— EXERCISE PASSAGE —

[Start of section]

Excellent for most electronic projects, this dual-wattage iron lets you choose 15 watts or 30 watts with the flip of a switch. Variable temperature setting allows use in different project scenarios.
- Selectable 15W/30W power settings.
- Tip heats to 464ºF (240ºC) on low power, 700ºF (371ºC) on high power.
- Ideal for a variety of general household projects.
- Includes safety stand.
- Dual power settings enable you to use this one iron for multiple soldering needs.
- Be prepared for any job and stock up on a variety of solder, including rosin-core, lead-free, silver-bearing, clear flux and more.
- UL listed -- UL has tested representative samples of this product and determined that it meets UL's requirements.
|Power Options||15W & 30W|
|Power Rating||120 VAC|
|Power Cable Length||4.5ft (1.37m)|
How to solder
- Thoroughly clean parts to be soldered.
- Use solder sparingly. Excess can spread to other connections and cause a short circuit.

[End of section]

— INSTRUCTION —
Please list every specification label in the table of the soldering iron description, each with its value. The lines that come next have nothing to do with the soldering iron description.

— DATA TO EXAMINE —
[Start of section]

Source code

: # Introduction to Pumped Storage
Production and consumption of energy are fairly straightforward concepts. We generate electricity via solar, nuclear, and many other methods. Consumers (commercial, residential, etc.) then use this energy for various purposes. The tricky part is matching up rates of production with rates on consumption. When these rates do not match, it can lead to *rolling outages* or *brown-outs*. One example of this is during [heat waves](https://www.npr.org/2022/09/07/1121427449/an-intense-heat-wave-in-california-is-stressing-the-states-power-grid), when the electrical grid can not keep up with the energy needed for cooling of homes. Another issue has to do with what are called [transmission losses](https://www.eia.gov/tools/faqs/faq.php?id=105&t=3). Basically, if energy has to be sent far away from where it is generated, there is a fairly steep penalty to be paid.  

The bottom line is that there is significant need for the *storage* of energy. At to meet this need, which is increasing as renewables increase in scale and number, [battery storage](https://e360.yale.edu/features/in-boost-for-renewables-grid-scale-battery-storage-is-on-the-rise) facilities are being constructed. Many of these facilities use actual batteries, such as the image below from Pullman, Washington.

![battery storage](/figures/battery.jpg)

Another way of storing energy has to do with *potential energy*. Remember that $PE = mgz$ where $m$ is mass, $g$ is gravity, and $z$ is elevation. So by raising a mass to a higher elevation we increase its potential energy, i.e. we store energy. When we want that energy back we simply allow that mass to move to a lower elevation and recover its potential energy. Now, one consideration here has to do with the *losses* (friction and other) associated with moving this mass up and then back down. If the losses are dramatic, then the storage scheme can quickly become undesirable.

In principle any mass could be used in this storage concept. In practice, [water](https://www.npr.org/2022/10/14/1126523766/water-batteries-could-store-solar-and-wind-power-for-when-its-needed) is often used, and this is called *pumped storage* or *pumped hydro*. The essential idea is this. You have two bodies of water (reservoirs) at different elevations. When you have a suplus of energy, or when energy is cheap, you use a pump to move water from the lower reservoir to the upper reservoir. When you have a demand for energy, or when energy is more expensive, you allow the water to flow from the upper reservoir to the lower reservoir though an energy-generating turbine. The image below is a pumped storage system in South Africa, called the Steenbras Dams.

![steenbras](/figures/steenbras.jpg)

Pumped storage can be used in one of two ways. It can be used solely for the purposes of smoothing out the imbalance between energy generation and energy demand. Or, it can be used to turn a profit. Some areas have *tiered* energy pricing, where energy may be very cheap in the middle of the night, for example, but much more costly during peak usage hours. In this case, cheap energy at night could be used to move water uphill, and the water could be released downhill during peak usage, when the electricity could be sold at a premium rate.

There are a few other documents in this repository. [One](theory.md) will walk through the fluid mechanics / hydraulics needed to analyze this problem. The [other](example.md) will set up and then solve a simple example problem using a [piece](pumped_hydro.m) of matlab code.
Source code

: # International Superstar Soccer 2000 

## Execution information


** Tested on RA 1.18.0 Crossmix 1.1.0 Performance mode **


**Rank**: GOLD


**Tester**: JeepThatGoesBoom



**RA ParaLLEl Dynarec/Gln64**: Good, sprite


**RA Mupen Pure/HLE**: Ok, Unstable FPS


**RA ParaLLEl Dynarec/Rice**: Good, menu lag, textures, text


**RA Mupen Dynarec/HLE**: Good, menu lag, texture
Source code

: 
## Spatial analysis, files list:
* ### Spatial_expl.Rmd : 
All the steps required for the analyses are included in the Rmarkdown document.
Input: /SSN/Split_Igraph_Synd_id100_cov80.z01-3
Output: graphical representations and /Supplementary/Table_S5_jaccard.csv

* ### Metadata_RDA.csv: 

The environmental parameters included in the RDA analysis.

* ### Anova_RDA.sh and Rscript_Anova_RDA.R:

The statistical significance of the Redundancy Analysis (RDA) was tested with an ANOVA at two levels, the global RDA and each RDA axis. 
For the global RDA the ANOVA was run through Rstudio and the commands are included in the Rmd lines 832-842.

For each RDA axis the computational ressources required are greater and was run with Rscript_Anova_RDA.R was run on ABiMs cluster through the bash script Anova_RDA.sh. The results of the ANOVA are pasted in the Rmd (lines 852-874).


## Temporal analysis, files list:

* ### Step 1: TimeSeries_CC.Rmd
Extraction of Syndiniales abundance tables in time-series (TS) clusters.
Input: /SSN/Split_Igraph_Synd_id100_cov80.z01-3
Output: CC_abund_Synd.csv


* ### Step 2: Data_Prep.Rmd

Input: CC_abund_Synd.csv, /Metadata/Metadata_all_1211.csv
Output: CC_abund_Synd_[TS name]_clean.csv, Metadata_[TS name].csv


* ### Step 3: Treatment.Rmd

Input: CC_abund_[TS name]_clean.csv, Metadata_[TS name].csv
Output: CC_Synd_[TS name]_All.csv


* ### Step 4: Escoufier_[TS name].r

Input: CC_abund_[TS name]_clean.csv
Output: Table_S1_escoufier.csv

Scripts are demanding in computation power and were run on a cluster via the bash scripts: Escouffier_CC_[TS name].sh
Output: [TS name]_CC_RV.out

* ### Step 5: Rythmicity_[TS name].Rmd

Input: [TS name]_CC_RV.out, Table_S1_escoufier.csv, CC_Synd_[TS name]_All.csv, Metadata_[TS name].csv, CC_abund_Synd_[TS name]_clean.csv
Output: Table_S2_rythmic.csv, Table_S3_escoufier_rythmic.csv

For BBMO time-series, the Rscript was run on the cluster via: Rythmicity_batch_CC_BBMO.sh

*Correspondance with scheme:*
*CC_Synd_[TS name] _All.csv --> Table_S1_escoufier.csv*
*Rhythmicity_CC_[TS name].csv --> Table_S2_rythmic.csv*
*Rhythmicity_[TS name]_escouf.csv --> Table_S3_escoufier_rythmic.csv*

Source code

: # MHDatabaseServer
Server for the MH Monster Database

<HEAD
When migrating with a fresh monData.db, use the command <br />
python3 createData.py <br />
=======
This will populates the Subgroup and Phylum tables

[End of section]

— YOUR RESPONSE —
Power Options: 15W & 30W
Power Rating: 120 VAC
Power Cable Length: 4.5ft (1.37m)